Activity: Please return every line of the records below that contains the word "quote".

Information provided:
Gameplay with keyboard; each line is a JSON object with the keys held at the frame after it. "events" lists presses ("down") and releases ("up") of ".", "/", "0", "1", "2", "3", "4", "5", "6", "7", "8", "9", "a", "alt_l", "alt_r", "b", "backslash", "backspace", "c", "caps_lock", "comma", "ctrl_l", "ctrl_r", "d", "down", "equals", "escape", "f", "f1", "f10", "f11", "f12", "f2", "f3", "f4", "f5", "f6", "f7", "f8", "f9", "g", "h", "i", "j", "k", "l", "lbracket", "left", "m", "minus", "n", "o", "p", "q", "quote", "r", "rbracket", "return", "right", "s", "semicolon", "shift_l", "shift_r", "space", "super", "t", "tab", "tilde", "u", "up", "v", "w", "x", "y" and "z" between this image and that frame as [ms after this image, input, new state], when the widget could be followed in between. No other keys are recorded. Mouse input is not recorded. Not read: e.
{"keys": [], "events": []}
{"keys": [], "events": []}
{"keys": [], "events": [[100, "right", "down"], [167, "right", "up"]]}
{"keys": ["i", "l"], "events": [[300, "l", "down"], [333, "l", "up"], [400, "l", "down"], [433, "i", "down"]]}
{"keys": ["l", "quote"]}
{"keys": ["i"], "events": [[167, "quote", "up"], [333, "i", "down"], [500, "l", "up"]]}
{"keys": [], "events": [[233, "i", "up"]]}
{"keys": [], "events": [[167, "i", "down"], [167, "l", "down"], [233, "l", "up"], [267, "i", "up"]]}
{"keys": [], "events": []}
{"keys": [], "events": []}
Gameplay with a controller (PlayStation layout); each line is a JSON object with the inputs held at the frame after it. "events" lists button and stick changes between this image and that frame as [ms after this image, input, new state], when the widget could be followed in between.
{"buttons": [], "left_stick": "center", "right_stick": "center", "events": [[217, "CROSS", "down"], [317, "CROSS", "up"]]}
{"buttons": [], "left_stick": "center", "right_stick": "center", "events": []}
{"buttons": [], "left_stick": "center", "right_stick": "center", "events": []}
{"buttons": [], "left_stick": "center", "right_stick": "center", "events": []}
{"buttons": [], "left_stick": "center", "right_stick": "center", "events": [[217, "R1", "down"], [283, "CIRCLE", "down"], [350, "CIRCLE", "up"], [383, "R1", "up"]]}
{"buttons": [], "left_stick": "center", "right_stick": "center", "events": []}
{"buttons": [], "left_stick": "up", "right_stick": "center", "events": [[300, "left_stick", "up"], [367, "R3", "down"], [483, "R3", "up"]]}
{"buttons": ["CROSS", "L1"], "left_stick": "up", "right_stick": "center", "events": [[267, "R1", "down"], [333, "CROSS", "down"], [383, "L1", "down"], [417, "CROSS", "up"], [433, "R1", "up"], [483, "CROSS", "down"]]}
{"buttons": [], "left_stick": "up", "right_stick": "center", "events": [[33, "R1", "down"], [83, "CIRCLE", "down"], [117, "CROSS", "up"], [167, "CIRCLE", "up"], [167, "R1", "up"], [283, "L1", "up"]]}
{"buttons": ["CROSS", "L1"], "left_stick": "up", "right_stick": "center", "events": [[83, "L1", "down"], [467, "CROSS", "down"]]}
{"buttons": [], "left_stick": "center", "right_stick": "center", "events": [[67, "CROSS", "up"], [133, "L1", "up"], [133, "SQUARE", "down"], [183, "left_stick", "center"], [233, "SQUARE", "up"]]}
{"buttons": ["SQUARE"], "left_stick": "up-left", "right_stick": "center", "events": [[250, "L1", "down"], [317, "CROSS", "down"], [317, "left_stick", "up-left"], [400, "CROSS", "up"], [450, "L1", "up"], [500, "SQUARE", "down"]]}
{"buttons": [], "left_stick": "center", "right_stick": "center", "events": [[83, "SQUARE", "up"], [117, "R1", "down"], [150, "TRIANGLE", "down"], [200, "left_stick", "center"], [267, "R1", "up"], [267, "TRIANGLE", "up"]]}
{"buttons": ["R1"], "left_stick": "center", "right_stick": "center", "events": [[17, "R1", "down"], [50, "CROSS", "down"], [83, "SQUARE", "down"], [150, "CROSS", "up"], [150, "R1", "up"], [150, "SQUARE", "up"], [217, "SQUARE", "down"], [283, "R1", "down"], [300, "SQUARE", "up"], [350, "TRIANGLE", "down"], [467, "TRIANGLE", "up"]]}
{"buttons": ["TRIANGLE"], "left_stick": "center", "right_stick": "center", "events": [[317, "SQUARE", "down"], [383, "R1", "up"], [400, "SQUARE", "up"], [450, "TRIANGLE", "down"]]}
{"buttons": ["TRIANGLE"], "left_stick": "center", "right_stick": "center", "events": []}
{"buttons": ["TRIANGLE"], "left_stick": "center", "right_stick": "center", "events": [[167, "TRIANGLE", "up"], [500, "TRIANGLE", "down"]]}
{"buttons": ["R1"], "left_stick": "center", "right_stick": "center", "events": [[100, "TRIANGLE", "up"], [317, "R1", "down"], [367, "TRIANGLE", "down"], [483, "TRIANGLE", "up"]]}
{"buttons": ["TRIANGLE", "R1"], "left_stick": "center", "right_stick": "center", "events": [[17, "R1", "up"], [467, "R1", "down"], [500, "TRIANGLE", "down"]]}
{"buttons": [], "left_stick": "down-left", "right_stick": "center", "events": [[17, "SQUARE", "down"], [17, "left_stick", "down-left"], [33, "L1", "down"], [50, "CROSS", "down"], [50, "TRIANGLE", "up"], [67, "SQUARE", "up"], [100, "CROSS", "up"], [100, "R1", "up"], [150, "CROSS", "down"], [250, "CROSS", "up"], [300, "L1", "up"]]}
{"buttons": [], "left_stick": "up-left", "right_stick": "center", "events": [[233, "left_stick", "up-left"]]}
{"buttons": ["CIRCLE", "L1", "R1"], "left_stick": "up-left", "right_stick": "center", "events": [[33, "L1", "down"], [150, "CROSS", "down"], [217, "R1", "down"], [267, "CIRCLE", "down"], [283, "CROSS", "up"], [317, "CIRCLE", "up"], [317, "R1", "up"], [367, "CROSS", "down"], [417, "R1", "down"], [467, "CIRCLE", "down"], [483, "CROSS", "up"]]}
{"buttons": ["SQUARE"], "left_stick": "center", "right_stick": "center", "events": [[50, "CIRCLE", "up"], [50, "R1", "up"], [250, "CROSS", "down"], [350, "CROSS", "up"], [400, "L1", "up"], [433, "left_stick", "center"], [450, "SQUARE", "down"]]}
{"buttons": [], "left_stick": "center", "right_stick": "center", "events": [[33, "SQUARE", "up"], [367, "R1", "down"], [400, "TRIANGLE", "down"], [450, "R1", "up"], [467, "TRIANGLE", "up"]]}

Response to the exercise:
Gameplay with keyboard; each line is a JSON object with the keys held at the frame after it. "events" lists presses ("down") and releases ("up") of ".", "/", "0", "1", "2", "3", "4", "5", "6", "7", "8", "9", "a", "alt_l", "alt_r", "b", "backslash", "backspace", "c", "caps_lock", "comma", "ctrl_l", "ctrl_r", "d", "down", "equals", "escape", "f", "f1", "f10", "f11", "f12", "f2", "f3", "f4", "f5", "f6", "f7", "f8", "f9", "g", "h", "i", "j", "k", "l", "lbracket", "left", "m", "minus", "n", "o", "p", "q", "quote", "r", "rbracket", "return", "right", "s", "semicolon", "shift_l", "shift_r", "space", "super", "t", "tab", "tilde", "u", "up", "v", "w", "x", "y" and "z" between this image and that frame as [ms after this image, input, new state], when the widget could be followed in between. No other keys are recorded. Mouse input is not recorded. Not read: e.
{"keys": ["l", "quote"]}
{"keys": ["i"], "events": [[167, "quote", "up"], [333, "i", "down"], [500, "l", "up"]]}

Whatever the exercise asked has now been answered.